Kes gave the world of Star Trek a few key things. First, she and Neelix were a practical way to introduce the world of Star Trek to those new to the franchise. Simple things could be discussed without the awkward “but you should already know this” scenario. Through them we rediscovered what the Federation was all about: exploration, and helping those in need. We discovered the technical advances that have been made such as the transporters, replicators and technologies that make the Voyager a new type of starship. With a character like Kes being inquisitive about the Federation, it felt more organic to talk about things that some viewers might not totally understand.
Second, Kes lets the audience explore their own morality through her. She is the first person on Voyager to really befriend the Doctor. We understand through her confusion of how other people treat the Doctor that it’s not okay to treat a sentient being (even a holographic one) with little respect or tact. She spends time with him, becoming his assistant, then his friend. She doesn’t stop at the Doctor either; Kes is often is one of the first to voice her opinion about the fair treatment of other races.
Third, Kes’ shortened life span made her particularly interesting. When I would go to Star Trek as a kid I wanted to see the alien, the foreign. I wanted to see something that was different. With Kes we could might have been able to experience the course of an entire life in a seven season show.
My favorite episodes were the ones that showed her maturing. She is described as a child when she first arrives on Voyager, being just one year old, but soon she goes through what might be pregnancy, but because no one on the ship knows anything about her biology, it might just be puberty. She breaks up with Neelix, develops interests in other people, develops her psionic powers, and then in the last couple of episodes with her she goes through the last four years of her life in a weird backwards reality, until she turns into a being of pure energy, like Sean Patrick Flanery in the movie Powder, using her powers to push Voyager, and the crew out of danger.
It would have been great to see Kes progress past the infantilization stage of her character when everyone was telling her what was good for her. What she could learn about her powers, what she could do, where she could go, the constant protection she didn’t need from members of the crew and Neelix. She could have been a bad ass as an “adult,” if only the show had kept her and let her become one.

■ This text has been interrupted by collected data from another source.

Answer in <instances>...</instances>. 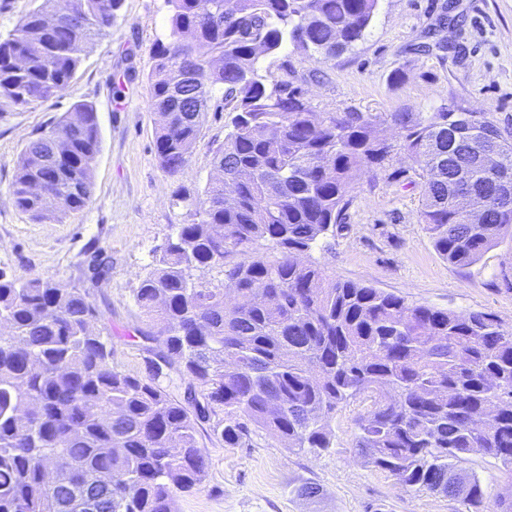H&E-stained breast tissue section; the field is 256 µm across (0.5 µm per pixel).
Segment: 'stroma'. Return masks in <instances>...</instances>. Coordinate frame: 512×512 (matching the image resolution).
<instances>
[{
    "mask_svg": "<svg viewBox=\"0 0 512 512\" xmlns=\"http://www.w3.org/2000/svg\"><path fill=\"white\" fill-rule=\"evenodd\" d=\"M166 0H122L111 31L86 47L62 95L0 114V268L40 275L86 289L96 308L93 329L107 337L112 365L145 378L158 347L145 341L154 325L134 301L155 252L175 224L188 222L173 191L203 189L214 177V154L230 112L214 97L186 166L176 177L161 168L154 150L157 122L150 109L154 44L169 27ZM268 79L288 78L302 88L314 112H437L458 105L484 112L512 129V0H379L362 40L331 59L286 47L260 59ZM402 79L392 82V72ZM122 82L114 96V82ZM93 104L102 130L89 205L62 222L36 223L9 194L15 165L37 131L72 105ZM391 170L363 175L346 218L333 237L305 261L340 280L370 284L413 304L458 313H493L512 326V240L504 239L476 264L460 270L443 259L420 221V184ZM109 256L105 279L93 281L95 252ZM360 401L329 417L333 446L297 453L262 431L246 448H228L208 425L199 428L210 460L202 484L178 494L175 512H467L462 502L410 490L358 455ZM476 474L487 506L512 494V472L472 454L460 464ZM317 484L318 497L300 495Z\"/></svg>",
    "mask_w": 512,
    "mask_h": 512,
    "instance_id": "1",
    "label": "stroma"
}]
</instances>
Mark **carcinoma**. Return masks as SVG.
<instances>
[{"label":"carcinoma","mask_w":512,"mask_h":512,"mask_svg":"<svg viewBox=\"0 0 512 512\" xmlns=\"http://www.w3.org/2000/svg\"><path fill=\"white\" fill-rule=\"evenodd\" d=\"M167 3L149 76L157 158L169 176L181 171L221 90L232 112L214 155L221 177L174 192L192 220L174 225L134 294L158 326L145 339L162 346L147 380L112 367L85 289L0 270L11 328L0 333V512H174L209 468L197 423L213 422L228 448L248 447L255 427L320 452L331 447L329 413L357 398L367 463L484 512L480 478H458L457 464L481 454L512 471V328L329 278L302 256L336 232L359 177L403 154L434 248L470 267L512 237V132L451 108L320 115L293 83L268 86L260 54L290 43L339 55L363 38L378 0ZM120 7L73 0L75 23L49 27L57 0H38L0 37V112L62 94ZM384 123L395 140L378 135ZM100 149L95 107L73 105L23 148L14 204L39 223L83 210ZM481 192V211L460 206ZM172 367L187 379L182 401L160 382ZM59 457L73 466L52 486L42 464Z\"/></svg>","instance_id":"carcinoma-1"}]
</instances>
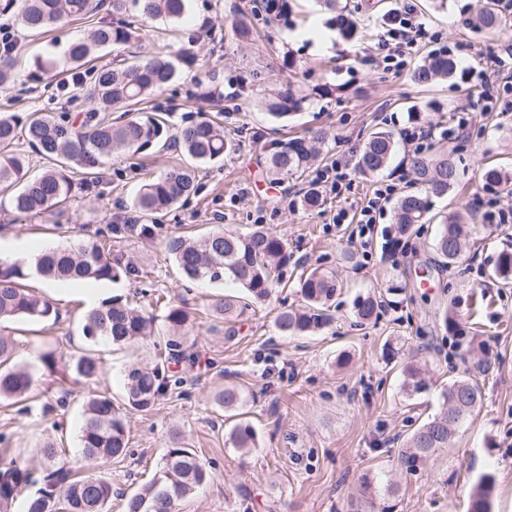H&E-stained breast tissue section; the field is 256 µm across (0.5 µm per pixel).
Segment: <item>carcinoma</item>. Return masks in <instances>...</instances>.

Sacrificing Kes for the sake of the ship was okay, it fit with her characterization in the show. But just imagine the stories the writers could have come up with. The crew would have eventually had to deal with her natural life progression, her death. She might have eventually had a child, or chosen not to. She might have left the ship in search of bigger and better things, again choosing to leave the known for the unknown. Or maybe she would have gone through a rebellious teen phase (mouthy and more than a little messy), or become a doctor, not to mention the powers she might have one day exhibited. She might have found a way to help Species 8472, a way to humanize them, which the show never did. The crew, the writers, and the audience would have had to come to terms with her whole life. And wouldn’t that have been an adventure worth watching?